FeedDemon feels like a good Windows Based newsreader, which presents a set of channel groups. Each channel group contains a number of channels. A channel is a single feed from a site. One channel I get is BBC News Technology site. The home page for the web site is http://news.bbc.co.uk/go/rss/-/1/hi/technology/default.stm. To get this site's RSS feed, you'd need to go to http://www.bbc.co.uk/syndication/feeds/news/ukfs_news/technology/rss091.xml. This XML document is then rendered by the RSS client application, e.g. a news aggregator such as FeedDemon. RSS feeds feature autodiscovery to make setting things up. And there are channels with links to other channels, etc. Getting channels into your reader is the easy thing. Getting time to read it all, however, is another.

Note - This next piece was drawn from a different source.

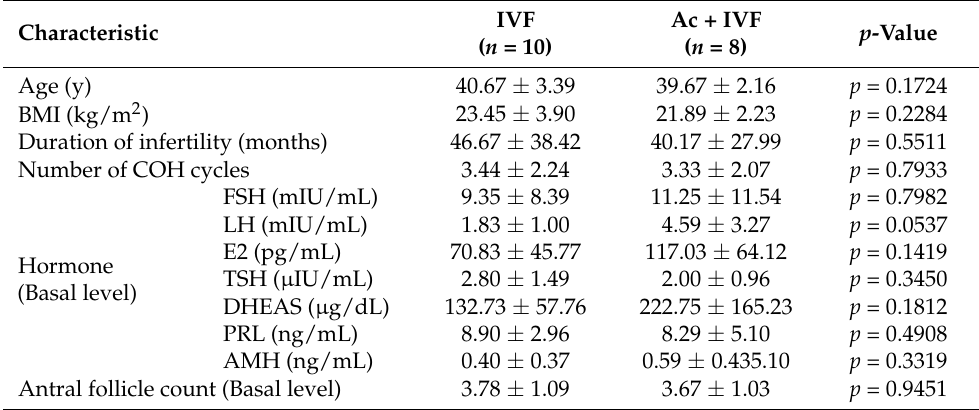
Table 5. Clinical characteristics of patients aged > 37 years enrolled in the two study groups. Characteristic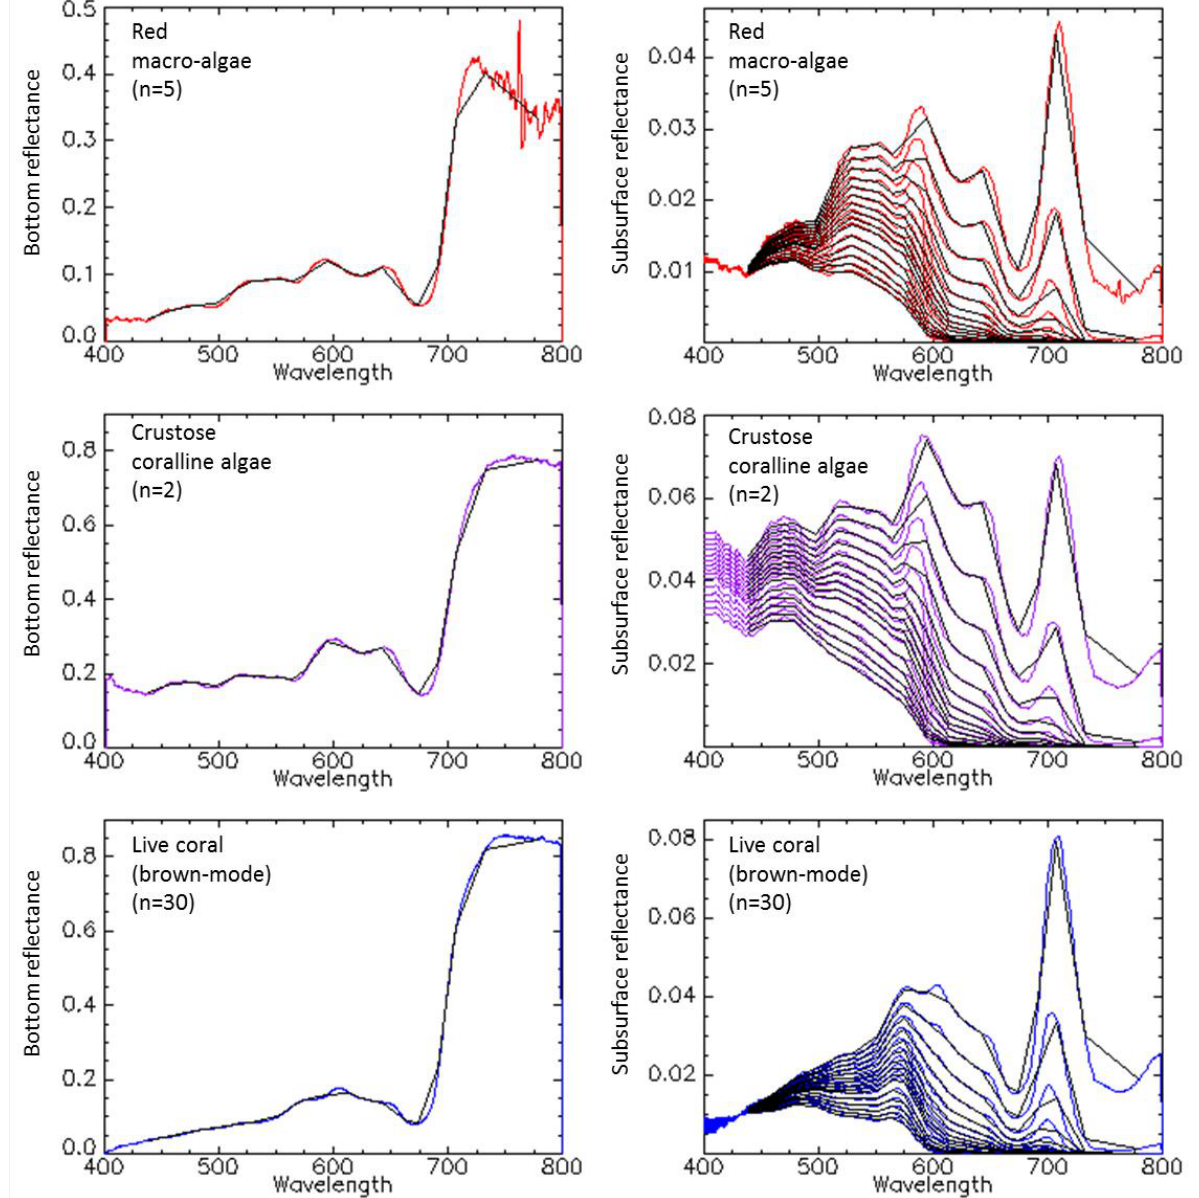
Figure 9. The left column shows spectral reflectance signatures measured in-situ with negligible water column attenuation for red macro-algae, crustose coralline algae, and live coral (brown-mode). The coloured lines represent the full resolution (400–800 nm) spectra, and the black lines represent the corresponding curves integrated across spectral response curves of the CASI-2 sensor. The CASI-2 sensor was able to capture the (complex) spectral reflectance features that characterise these benthos and substrates. In comparison, many of these features were not captured when the subsurface reflectance spectra were integrated across the spectral response curves of the CASI-2 sensor (right column, taken from Figure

What the news aggregator does is to go out to each configured channel on a regular basis, and download the channel's XML document. This document will contain all the items the site has. Each item has a title, a description, and a link. Once the XML document is obtained, any new items are then presented to the user. Since each news item has a link property, i.e. the URL to the full article, the publisher can decide on how much detail to provide in the item's desctiption, and how much should remain on the web site whose URL is included. In reality, depending on the feed, the item's description property can be anything from very little to the full text of the article.

FeedDemon is cool. It's got a ton of neat features for presentign this information. It helps you to combine information from a variety of sources. You can, in effect, make your own newspaper!